Extend the article below about All Elite Wrestling's first event, picking up right after its final sentence.

▶ [TEXT SECTION]
start

By Mike Johnson on 2019-05-25 05:01:00

Today is the day the world changes.

All Elite Wrestling will hold their first event, their first PPV.

Change may seem immediate, but rarely does it really come without the inertia that has been building, sometimes unknown to all, in the background.

Twenty-five years ago, a young kid found himself in love with professional wrestling and like so many others, obsessively learned everything he could about what came before, what was then current and what was beyond his local reach.  Through tapes and the internet and his own appetite for professional wrestling, Tony Khan, then a young teenager, learned of territories long gone, of stars and angles that pre-dated his young age and learned and dissected and absorbed everything he could about what made professional wrestling work in his mind.

Twenty-three years ago, Khan and his father, long before their family would go on to purchase the Jacksonville Jaguars and become massive sports figures, sat in a Lulu Temple and a dilapidated Bingo Hall to watch Chris Jericho’s final ECW matches.  Before those bouts, they sat in a Q&A Session as Paul Heyman, with all his manic energy, controlled the crowd and espoused the virtues of ECW and it’s against the world philosophy.   ECW and Heyman were in the midst of their height from a creative standpoint, the summer before Barely Legal, and Khan was sitting ringside taking it all in – firsthand observer, as a teenager, of what a true alternative to the norm in professional wrestling could be.

Eighteen years ago, Turner Broadcasting shut down WCW and sold it off to WWE.  As recounted in Guy Evans’ amazing book Nitro, it was a death brought on by corporate mergers seeking to wipe all of the red out of ledger books that had become so complicated with the most inane AND insane Hollywood accounting in the history of well, anything, that WCW had to die for the sins of those who owned and mismanaged it.  With the demise of WCW, WWE now had decades to educate an audience that they and their letters were the symbol of all pro wrestling on a global scale and that their way was the definition of what pro wrestling “should” be.  Meanwhile, legions of fans moved on and found something else to do with their time.

end

▶ [DATASET RECORDS]

start

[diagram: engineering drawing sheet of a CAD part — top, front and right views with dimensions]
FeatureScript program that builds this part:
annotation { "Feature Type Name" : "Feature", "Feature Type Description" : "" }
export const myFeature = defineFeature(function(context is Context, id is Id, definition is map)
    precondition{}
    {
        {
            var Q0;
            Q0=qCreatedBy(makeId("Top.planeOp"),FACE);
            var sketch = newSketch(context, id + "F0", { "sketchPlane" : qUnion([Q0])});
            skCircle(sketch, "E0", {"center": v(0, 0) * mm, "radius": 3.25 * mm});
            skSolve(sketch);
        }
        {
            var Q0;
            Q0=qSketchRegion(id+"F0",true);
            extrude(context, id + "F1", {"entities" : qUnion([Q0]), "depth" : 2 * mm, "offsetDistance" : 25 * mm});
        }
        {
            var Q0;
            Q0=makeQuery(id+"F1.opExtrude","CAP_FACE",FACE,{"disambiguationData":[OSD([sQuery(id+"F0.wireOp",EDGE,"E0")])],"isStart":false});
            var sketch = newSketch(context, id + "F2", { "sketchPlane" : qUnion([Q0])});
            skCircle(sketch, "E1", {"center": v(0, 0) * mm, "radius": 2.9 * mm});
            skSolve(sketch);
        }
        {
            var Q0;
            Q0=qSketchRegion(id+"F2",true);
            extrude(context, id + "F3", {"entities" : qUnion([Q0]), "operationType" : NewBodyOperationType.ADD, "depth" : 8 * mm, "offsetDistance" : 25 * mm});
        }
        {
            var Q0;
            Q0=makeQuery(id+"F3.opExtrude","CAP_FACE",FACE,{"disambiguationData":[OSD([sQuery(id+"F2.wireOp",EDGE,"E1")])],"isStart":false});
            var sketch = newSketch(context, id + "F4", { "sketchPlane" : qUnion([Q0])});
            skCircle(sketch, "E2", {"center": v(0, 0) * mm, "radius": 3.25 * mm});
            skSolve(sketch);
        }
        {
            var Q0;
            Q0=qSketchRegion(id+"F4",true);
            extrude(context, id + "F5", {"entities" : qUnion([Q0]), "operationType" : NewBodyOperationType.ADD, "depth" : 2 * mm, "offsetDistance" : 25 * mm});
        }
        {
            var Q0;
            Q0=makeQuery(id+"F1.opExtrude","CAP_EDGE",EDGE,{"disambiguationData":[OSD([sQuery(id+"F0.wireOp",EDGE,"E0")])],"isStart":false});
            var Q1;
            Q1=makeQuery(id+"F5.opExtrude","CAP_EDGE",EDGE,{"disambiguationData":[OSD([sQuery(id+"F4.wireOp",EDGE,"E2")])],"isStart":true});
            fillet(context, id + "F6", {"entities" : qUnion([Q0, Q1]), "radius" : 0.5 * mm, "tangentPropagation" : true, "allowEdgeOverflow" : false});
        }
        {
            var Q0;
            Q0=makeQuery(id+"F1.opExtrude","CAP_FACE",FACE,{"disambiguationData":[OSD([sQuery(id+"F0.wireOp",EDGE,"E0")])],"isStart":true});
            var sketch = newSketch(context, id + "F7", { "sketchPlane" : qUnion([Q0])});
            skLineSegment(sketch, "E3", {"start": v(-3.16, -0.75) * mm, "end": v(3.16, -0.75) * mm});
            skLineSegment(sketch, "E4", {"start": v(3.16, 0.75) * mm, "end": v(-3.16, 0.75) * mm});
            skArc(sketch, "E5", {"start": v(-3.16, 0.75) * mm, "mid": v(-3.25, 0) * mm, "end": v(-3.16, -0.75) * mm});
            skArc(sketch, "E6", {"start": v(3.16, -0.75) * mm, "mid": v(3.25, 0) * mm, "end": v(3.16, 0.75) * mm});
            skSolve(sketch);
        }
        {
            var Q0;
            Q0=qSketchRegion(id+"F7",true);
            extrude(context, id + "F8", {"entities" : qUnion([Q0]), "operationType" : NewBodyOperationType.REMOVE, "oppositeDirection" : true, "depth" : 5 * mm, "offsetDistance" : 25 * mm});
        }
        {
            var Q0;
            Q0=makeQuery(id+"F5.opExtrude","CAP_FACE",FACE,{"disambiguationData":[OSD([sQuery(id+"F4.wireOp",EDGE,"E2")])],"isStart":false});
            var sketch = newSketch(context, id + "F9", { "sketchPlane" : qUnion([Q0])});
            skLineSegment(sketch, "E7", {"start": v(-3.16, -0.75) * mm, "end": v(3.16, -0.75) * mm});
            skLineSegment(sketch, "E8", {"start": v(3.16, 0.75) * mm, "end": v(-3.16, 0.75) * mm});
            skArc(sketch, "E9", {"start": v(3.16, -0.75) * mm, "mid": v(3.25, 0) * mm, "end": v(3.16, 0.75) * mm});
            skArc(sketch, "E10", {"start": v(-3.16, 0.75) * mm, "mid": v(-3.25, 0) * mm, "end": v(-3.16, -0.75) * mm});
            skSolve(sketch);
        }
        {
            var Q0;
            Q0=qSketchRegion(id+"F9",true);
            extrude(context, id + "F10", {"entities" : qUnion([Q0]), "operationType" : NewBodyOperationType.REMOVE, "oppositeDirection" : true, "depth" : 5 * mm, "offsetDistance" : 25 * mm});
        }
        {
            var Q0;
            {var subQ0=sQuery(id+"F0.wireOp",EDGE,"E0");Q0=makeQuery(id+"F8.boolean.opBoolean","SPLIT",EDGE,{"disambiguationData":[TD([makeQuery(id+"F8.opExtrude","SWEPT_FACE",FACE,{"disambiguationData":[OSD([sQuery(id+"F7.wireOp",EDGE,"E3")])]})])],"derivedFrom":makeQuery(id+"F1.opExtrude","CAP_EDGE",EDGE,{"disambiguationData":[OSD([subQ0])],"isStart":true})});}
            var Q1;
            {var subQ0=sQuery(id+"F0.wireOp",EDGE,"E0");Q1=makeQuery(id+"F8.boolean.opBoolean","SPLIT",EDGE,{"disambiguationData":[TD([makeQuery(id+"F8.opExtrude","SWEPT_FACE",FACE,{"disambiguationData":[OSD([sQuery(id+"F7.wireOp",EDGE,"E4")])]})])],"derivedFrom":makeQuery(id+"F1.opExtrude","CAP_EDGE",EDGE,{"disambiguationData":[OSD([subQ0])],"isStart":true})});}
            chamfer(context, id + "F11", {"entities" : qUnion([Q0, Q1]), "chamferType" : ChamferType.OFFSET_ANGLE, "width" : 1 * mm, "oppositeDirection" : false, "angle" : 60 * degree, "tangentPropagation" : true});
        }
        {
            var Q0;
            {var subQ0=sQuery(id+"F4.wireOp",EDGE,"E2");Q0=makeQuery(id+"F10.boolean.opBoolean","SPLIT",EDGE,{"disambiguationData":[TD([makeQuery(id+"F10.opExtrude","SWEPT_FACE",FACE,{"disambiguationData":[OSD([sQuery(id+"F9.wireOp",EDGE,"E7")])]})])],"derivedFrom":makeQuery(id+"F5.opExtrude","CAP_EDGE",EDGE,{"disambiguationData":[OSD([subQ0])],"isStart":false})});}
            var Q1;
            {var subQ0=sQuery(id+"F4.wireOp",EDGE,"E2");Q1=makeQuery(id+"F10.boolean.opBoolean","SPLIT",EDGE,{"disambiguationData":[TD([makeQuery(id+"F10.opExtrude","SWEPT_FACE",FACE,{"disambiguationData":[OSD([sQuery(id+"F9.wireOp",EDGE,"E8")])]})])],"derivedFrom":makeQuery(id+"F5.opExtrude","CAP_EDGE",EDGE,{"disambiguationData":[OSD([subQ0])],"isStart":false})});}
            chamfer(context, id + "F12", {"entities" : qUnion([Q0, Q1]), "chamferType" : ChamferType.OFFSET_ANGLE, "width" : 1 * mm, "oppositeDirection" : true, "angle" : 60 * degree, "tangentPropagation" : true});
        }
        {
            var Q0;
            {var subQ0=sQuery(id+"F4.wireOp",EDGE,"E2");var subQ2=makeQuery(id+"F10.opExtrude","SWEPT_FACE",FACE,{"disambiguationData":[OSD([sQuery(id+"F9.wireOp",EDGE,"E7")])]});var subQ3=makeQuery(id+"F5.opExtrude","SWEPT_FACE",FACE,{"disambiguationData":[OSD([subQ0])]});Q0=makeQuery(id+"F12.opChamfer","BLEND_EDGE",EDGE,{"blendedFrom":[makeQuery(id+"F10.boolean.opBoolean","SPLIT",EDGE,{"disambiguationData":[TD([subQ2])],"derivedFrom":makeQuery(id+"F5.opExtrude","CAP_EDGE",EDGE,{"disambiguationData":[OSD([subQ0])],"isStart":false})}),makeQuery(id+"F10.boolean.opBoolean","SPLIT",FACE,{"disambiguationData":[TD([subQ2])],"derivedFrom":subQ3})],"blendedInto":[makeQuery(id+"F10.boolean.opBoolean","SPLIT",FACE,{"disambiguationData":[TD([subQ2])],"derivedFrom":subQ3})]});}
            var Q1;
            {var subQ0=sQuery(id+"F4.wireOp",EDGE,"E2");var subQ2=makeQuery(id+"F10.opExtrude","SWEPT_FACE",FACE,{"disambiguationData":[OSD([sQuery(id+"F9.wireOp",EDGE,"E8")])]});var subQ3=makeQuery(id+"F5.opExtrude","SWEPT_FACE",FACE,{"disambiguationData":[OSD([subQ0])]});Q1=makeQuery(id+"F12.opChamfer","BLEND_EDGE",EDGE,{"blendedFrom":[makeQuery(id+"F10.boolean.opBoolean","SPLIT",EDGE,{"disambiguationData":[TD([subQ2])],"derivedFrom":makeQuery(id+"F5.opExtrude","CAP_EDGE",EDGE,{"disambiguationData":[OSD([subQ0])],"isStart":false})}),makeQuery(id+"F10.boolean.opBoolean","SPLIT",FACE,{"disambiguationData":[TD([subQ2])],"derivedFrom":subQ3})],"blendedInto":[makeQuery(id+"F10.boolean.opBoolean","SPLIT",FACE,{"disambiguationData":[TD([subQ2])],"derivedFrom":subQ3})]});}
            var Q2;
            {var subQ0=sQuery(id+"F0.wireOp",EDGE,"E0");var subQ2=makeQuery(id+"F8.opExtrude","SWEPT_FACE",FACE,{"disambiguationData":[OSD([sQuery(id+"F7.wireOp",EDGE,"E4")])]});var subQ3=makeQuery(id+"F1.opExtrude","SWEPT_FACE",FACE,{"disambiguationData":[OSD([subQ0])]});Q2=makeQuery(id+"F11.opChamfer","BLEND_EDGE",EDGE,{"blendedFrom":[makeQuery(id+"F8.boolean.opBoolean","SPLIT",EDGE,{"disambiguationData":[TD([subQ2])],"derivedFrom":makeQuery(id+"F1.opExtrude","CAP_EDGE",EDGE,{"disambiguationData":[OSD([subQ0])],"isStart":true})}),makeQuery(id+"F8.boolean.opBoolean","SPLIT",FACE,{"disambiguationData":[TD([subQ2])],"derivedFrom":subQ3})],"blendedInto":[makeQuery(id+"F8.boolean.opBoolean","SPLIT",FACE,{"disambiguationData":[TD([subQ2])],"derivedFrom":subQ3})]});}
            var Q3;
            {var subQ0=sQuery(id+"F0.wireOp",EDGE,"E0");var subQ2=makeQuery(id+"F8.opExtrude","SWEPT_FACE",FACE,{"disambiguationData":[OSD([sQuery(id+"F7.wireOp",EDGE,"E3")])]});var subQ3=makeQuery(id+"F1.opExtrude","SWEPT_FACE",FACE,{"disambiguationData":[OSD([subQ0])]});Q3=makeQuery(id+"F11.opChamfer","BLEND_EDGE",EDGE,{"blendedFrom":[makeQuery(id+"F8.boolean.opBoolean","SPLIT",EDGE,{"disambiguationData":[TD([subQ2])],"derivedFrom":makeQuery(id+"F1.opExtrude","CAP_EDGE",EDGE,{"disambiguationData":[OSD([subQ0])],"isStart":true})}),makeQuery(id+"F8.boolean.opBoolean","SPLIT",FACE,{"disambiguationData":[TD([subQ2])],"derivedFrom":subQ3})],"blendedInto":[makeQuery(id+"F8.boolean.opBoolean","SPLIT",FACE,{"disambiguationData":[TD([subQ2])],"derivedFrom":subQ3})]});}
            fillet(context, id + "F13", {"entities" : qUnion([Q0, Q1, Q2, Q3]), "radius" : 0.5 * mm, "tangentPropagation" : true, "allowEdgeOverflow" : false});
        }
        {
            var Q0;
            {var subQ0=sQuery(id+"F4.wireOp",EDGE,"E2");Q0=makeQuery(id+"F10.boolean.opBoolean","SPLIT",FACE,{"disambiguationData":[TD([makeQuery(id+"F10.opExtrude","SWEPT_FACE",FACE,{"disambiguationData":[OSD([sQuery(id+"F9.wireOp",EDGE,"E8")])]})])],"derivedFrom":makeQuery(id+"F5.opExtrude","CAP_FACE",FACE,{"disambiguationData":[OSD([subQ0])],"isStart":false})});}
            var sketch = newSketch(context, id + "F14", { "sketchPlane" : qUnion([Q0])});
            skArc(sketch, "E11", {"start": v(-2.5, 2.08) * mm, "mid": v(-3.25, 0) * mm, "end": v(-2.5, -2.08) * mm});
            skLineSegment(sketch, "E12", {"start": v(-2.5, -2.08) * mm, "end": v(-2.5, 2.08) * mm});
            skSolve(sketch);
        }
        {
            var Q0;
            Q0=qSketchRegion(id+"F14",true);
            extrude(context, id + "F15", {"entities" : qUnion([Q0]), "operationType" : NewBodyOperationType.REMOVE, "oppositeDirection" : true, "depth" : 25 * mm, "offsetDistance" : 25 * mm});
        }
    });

end

▶ [THE RESPONSE]
Thirteen years ago, a talented Canadian wrestler had what should have been the dream job.  He was where every independent wrestler wants to be – under a WWE contract.  He ran through endless drills and worked countless shows in front of sparse cards in Georgia.  It was a world away from home culturally and he was unhappy and restless, he sought to rectify those things yet another world away culturally from home.  A WWE release in hand, Kenny Omega left for Japan.

Seven years ago, two talented brothers were working as Generation Me for TNA.  Despite being on national TV and working the independent scene, financially, Matt and Nick Jackson were like a lot of other independent wrestlers, at the end of their rope financially and emotionally, surviving from booking to booking.  The next day, the next match.  Matt Jackson had a $2 credit card charge declined at an airport and it was his breaking point.  Something had to change, or they were going to have to give up.  The swagger and malcontent of their independent guises in Pro Wrestling Guerrilla began to seep into everything The Young Bucks did, creativity born out of desperation.  The uptick in their bookings internationally, in their fan engagement and their endless procession of merchandise began shortly thereafter. 

Four years ago, next month, Dusty Rhodes, one of the most charismatic talkers and creative minds in the history of pro wrestling left this world, leaving a void that no one could fill.  Encyclopedias could be written about the endless ideas and angles and promos and matches that Rhodes brought to the table, but at the end of the day, his most important role in life was being a father and when he passed, one can’t fathom what that loss meant to his children, least of all his son Cody.

Three years ago, this month, Cody looked in a mirror, realized his WWE career was going nowhere and that he was likely never going to get the opportunity to truly be a top star like his father was.  He wasn’t going to headline a Wrestlemania, he wasn’t going to be a pushed commodity, he was going to be just another talent floating aimlessly, a bloated, overlooked character with no discernable reason for existing within WWE storylines.  No goals.  No light at the end of the tunnel.  So, he asked for and finally received a release, walking out into the great unknown.  Like his father generations before, Rhodes was going to be a maverick.

Three years ago, the expectation among some was that Cody was going to just be another former WWE star who was going to milk the independents and make his money.   That was the belief, that he would be the big babyface star who got his pops, did his spots and counted his money.  After all, that’s what happens when former stars hit the independents.  They do what everyone expects….except Rhodes didn’t.  He landed in Bullet Club by the end of the year, turning heel (which no one expected) and changed the entire trajectory of his career forever.  Bullet Club resurrected everything in Cody that had been rendered stagnant by Stardust.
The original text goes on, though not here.